Based on reports that intravascular nitrite is an important regulator of vascular tone after conversion to NO by reaction with deoxyhemoglobin, it is possible that the neuroprotective effects of nitrite are mediated by direct vasoregulation. However, circulating nitrite may also alter organ function via production of s-nitrosated, heme-nitrosylated, or n-nitrosaminated proteins (33). In the present study, we observed no metabolism of nitrite added to brain tissue homogenates in vitro, nor any evidence of NO-modified protein production. These findings are consistent with those of Bryan et al. (33) who observed increased nitrosated protein concentrations in a number of organs, but not in the brain, after intraperitoneal administration of nitrite to mice. Although further studies are needed to evaluate the effects of nitrite on living brain tissue, the current study offers no evidence of direct metabolism of nitrite within the brain.

Effect of iNO on blood oxygen content.

As demonstrated in Figure 1, we observed a significant increase in blood oxygen content of iNO-treated lambs, a result of increased blood Hb concentrations. Given the potent effects of iNO on stimulating renal blood flow and glomerular filtration rates, this may have been caused by decreased plasma volume due to increased glomerular filtration (4), or due to release of erythrocytes into the circulation. In any case, if one assumes no decrease in cardiac output during iNO administration (4), the increase in oxygen-carrying capacity observed in the present studies would equate to a 20% increase in systemic oxygen delivery and bears further examination as a possible extrapulmonary benefit of iNO in its own right.
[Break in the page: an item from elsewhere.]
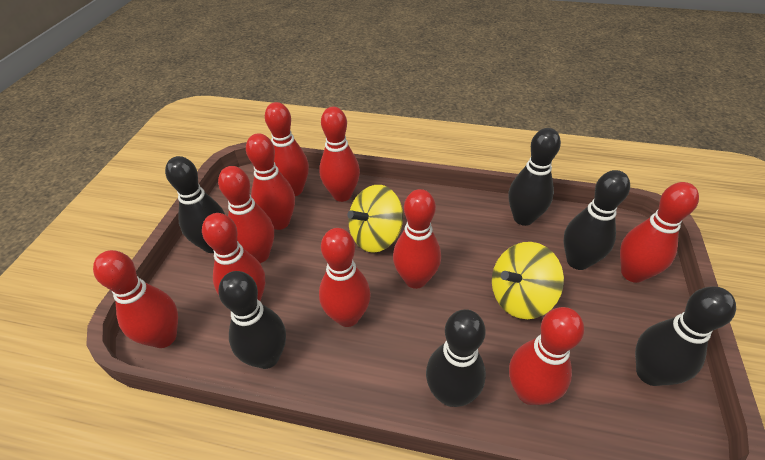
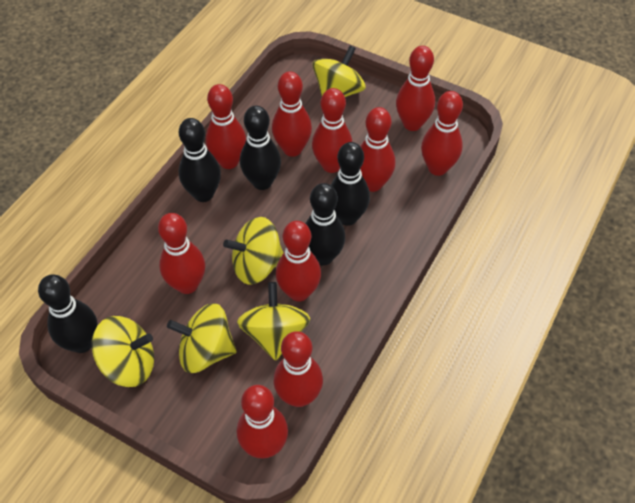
black bowling pin: 6 -> 5
yellow spinning top: 2 -> 5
Conclusions and perspectives.

The finding that iNO results in extrapulmonary NO-mediated effects has heightened interest in the endocrine role of NO and its byproduct nitrogen-oxide species. Growing evidence now suggests nitrite plays a protective role under conditions of hypoxic stress. The results of the present study confirm that iNO treatment results in increased nitrite concentrations in both the blood and CSF. We were unable to observe any reactivity of nitrite within the brain tissue, suggesting any effects of nitrite are mediated by regulation of blood flow from within the vascular lumen as opposed to reactions within the brain tissue.

Given the high prevalence of neurologic sequelae in preterm infants and the recent evidence that they may be prevented by iNO treatment, further study of the metabolism of nitrite and other putative mediators of the extrapulmonary effects of iNO carries great therapeutic potential.